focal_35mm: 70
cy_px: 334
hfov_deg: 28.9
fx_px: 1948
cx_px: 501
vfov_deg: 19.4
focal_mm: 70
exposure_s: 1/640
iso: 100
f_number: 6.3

::::

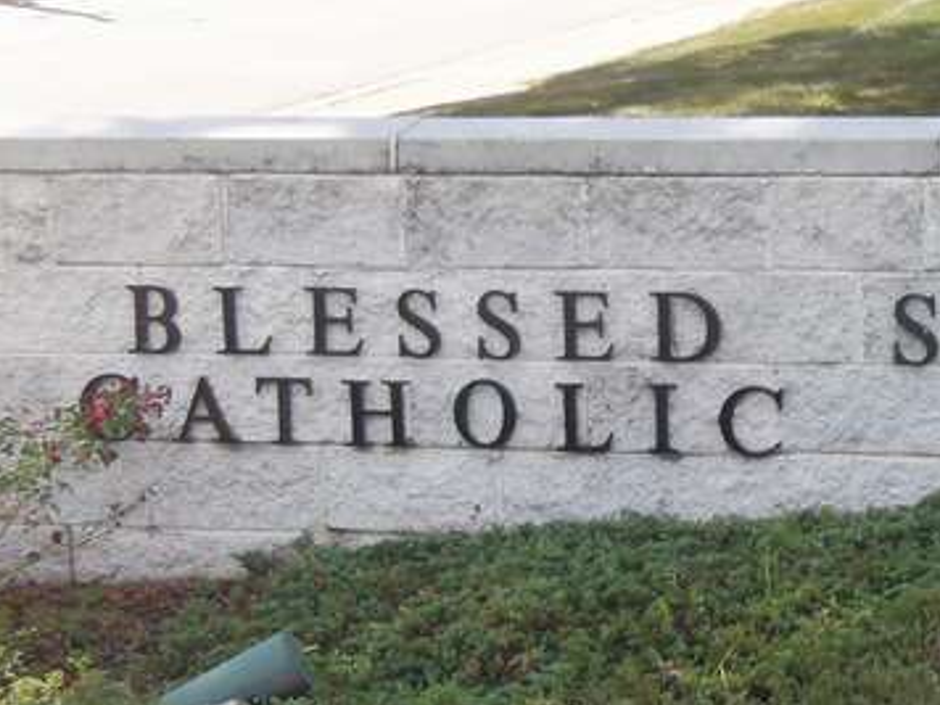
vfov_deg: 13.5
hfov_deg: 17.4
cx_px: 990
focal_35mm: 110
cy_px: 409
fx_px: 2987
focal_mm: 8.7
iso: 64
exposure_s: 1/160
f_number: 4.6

::::

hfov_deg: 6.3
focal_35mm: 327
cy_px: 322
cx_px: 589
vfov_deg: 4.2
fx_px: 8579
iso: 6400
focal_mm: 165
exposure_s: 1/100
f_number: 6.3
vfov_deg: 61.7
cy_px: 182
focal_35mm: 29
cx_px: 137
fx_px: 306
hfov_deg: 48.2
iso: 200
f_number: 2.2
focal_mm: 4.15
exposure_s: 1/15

::::

**EXERCISE GOAL**: After locating the line with "focal_35mm: 110" above, return that line and every later line through the one with "f_number: 4.6", word for word and with nothing else.

**RESULT OF THE TASK**:
focal_35mm: 110
cy_px: 409
fx_px: 2987
focal_mm: 8.7
iso: 64
exposure_s: 1/160
f_number: 4.6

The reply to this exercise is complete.